* WHAT YOU HAVE TO DO: From the first line to the last, copy the material word for word; pictures stay out.

* DATA SEGMENT:
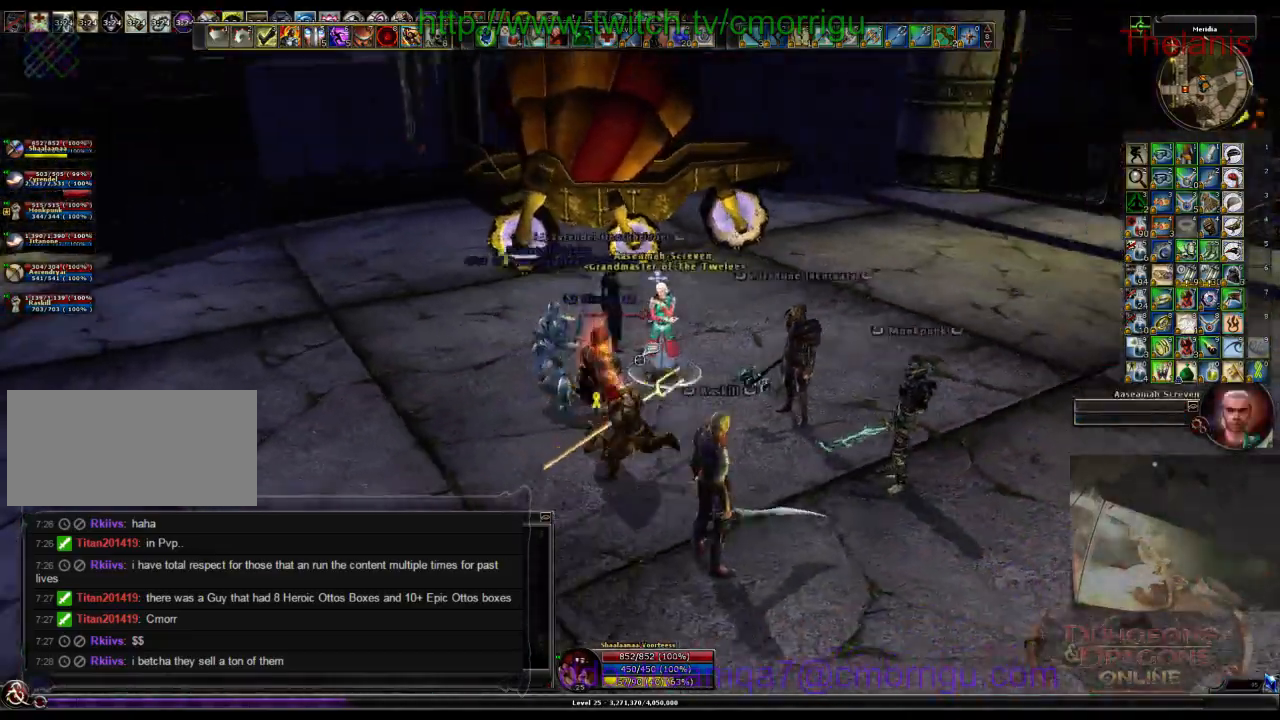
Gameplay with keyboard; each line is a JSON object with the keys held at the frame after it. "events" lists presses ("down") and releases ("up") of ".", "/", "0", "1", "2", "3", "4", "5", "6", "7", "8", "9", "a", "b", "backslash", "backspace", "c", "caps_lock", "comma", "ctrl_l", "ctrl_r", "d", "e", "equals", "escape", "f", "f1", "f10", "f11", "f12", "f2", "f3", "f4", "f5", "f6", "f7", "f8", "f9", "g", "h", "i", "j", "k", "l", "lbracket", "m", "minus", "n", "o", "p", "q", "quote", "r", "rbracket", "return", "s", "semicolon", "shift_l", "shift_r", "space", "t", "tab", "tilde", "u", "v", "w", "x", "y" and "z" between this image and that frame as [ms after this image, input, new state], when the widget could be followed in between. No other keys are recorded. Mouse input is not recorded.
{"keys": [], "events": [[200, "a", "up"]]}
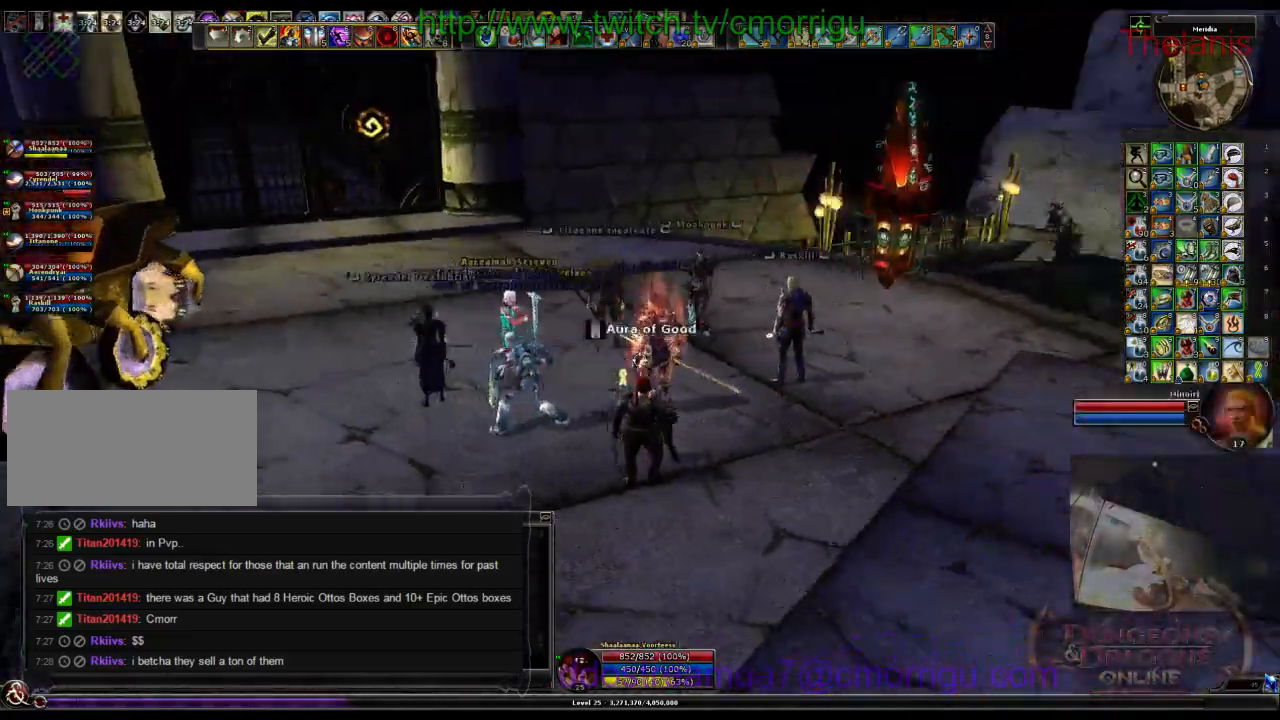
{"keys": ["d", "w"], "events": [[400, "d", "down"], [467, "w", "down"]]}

* RESULT OF THIS TASK:
Gameplay with keyboard; each line is a JSON object with the keys held at the frame after it. "events" lists presses ("down") and releases ("up") of ".", "/", "0", "1", "2", "3", "4", "5", "6", "7", "8", "9", "a", "b", "backslash", "backspace", "c", "caps_lock", "comma", "ctrl_l", "ctrl_r", "d", "e", "equals", "escape", "f", "f1", "f10", "f11", "f12", "f2", "f3", "f4", "f5", "f6", "f7", "f8", "f9", "g", "h", "i", "j", "k", "l", "lbracket", "m", "minus", "n", "o", "p", "q", "quote", "r", "rbracket", "return", "s", "semicolon", "shift_l", "shift_r", "space", "t", "tab", "tilde", "u", "v", "w", "x", "y" and "z" between this image and that frame as [ms after this image, input, new state], when the widget could be followed in between. No other keys are recorded. Mouse input is not recorded.
{"keys": [], "events": [[200, "a", "up"]]}
{"keys": ["d", "w"], "events": [[400, "d", "down"], [467, "w", "down"]]}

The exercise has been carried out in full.